Por isso, como mostra o autor, o marxismo é falso como ciência justamente por ser verdadeiro como mito. Sua força está na narrativa. Na habilidade de vestir dogmas com o manto da racionalidade. De converter o impossível em inevitável, o improvável em necessário e o absurdo em ciência – da qual só um “negacionista” discordaria.
Boia lembra, com ironia afiada, que a história real contradisse todas as profecias marxistas: “As previsões científicas de Marx caíram fora do caminho real da História.” O comunismo triunfou justamente onde, segundo Marx, não poderia triunfar: em sociedades pré-capitalistas, tecnologicamente atrasadas e com proletariado escasso. Nada do prometido – abundância, autogestão, liberdade, progresso – se realizou em parte alguma. “A História nunca ofereceu um afastamento tão trágico entre aparência e realidade.”
E, mesmo assim, a mitologia persiste.
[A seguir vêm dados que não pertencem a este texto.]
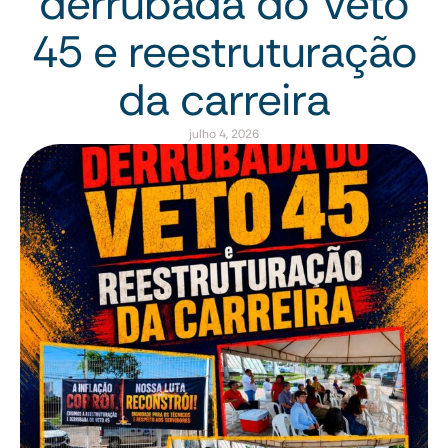
derrubada do Veto
45 e reestruturação
da carreira
julho 4, 2026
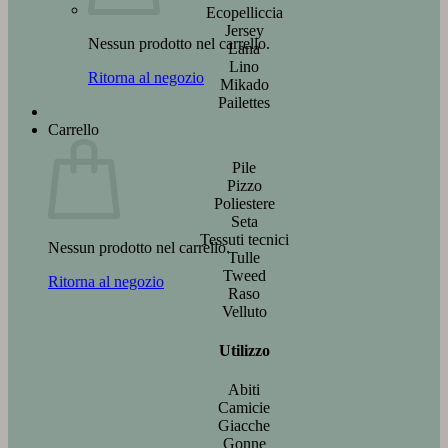
Ecopelliccia
Jersey
Nessun prodotto nel carrello.
Lana
Lino
Ritorna al negozio
Mikado
Pailettes
Carrello
Pile
Pizzo
Poliestere
Seta
Tessuti tecnici
Nessun prodotto nel carrello.
Tulle
Tweed
Ritorna al negozio
Raso
Velluto
Utilizzo
Abiti
Camicie
Giacche
Gonne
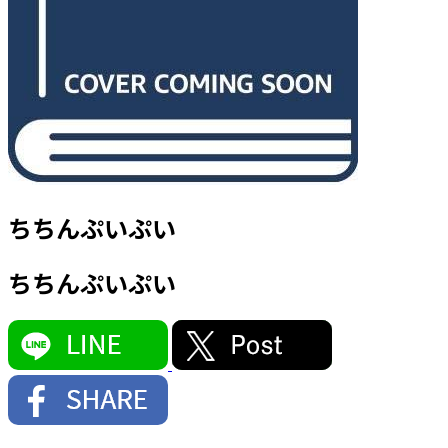
ちちんぷいぷい
ちちんぷいぷい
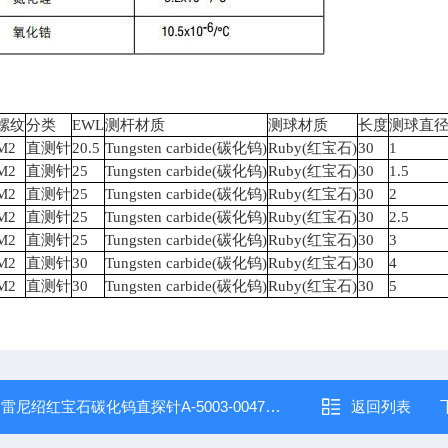
螺纹
分类
EWL
测杆材质
测球材质
长度
测球直
M2
直测针
20.5
Tungsten carbide(
碳化钨)
Ruby(
红宝石)
30
1
M2
直测针
25
Tungsten carbide(
碳化钨)
Ruby(
红宝石)
30
1.5
M2
直测针
25
Tungsten carbide(
碳化钨)
Ruby(
红宝石)
30
2
M2
直测针
25
Tungsten carbide(
碳化钨)
Ruby(
红宝石)
30
2.5
M2
直测针
25
Tungsten carbide(
碳化钨)
Ruby(
红宝石)
30
3
M2
直测针
30
Tungsten carbide(
碳化钨)
Ruby(
红宝石)
30
4
M2
直测针
30
Tungsten carbide(
碳化钨)
Ruby(
红宝石)
30
5
：
雷尼绍红宝石碳化钨直探针A-5003-0047价格
返回列表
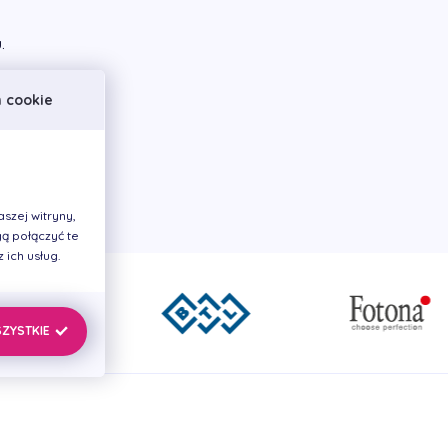
u.
h cookie
szej witryny,
ą połączyć te
ich usług.
SZYSTKIE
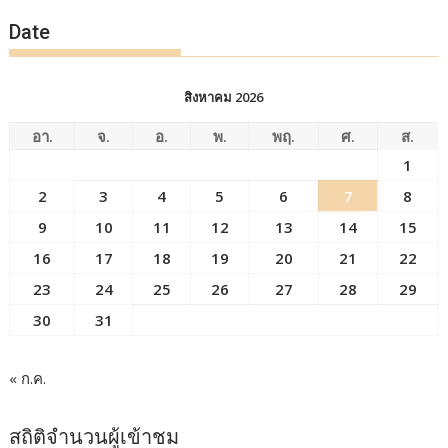
Date
สิงหาคม 2026
อา.
จ.
อ.
พ.
พฤ.
ศ.
ส.
1
2
3
4
5
6
7
8
9
10
11
12
13
14
15
16
17
18
19
20
21
22
23
24
25
26
27
28
29
30
31
« ก.ค.
สถิติจำนวนผู้เข้าชม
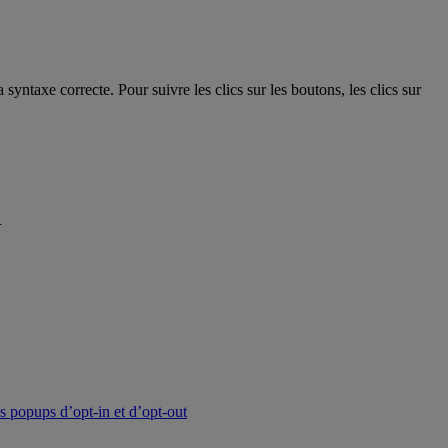
yntaxe correcte. Pour suivre les clics sur les boutons, les clics sur
.
s popups d’opt-in et d’opt-out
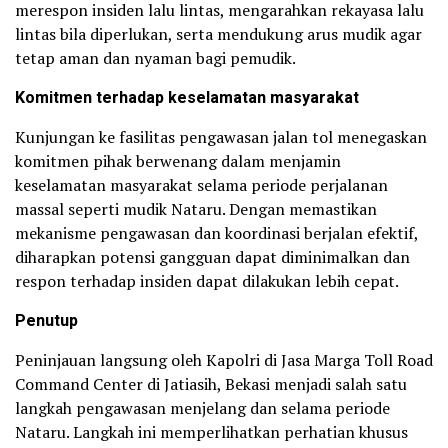
merespon insiden lalu lintas, mengarahkan rekayasa lalu
lintas bila diperlukan, serta mendukung arus mudik agar
tetap aman dan nyaman bagi pemudik.
Komitmen terhadap keselamatan masyarakat
Kunjungan ke fasilitas pengawasan jalan tol menegaskan
komitmen pihak berwenang dalam menjamin
keselamatan masyarakat selama periode perjalanan
massal seperti mudik Nataru. Dengan memastikan
mekanisme pengawasan dan koordinasi berjalan efektif,
diharapkan potensi gangguan dapat diminimalkan dan
respon terhadap insiden dapat dilakukan lebih cepat.
Penutup
Peninjauan langsung oleh Kapolri di Jasa Marga Toll Road
Command Center di Jatiasih, Bekasi menjadi salah satu
langkah pengawasan menjelang dan selama periode
Nataru. Langkah ini memperlihatkan perhatian khusus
Não porque seja racional, mas porque oferece o impossível: a reconciliação total, a harmonia universal, a redenção final. “Para compreender a essência do fenômeno marxista – conclui Boia – é preciso abstraí-lo de seu ‘verniz’ científico. O que resta afinal não é nem mais nem menos que o sonho milenarista.”
E é justamente por isso que A Mitologia Científica do Comunismo é leitura urgente. Em tempos de autoridades embusteiras, brandindo a “ciência” como arma de intimidação política, Boia nos recorda que toda ditadura nasce, antes de tudo, de uma sedução do imaginário: a promessa de que a História tem uma direção obrigatória. Contra essa tentação, a crítica racional – fundamento de toda ciência digna do nome – é o último antídoto.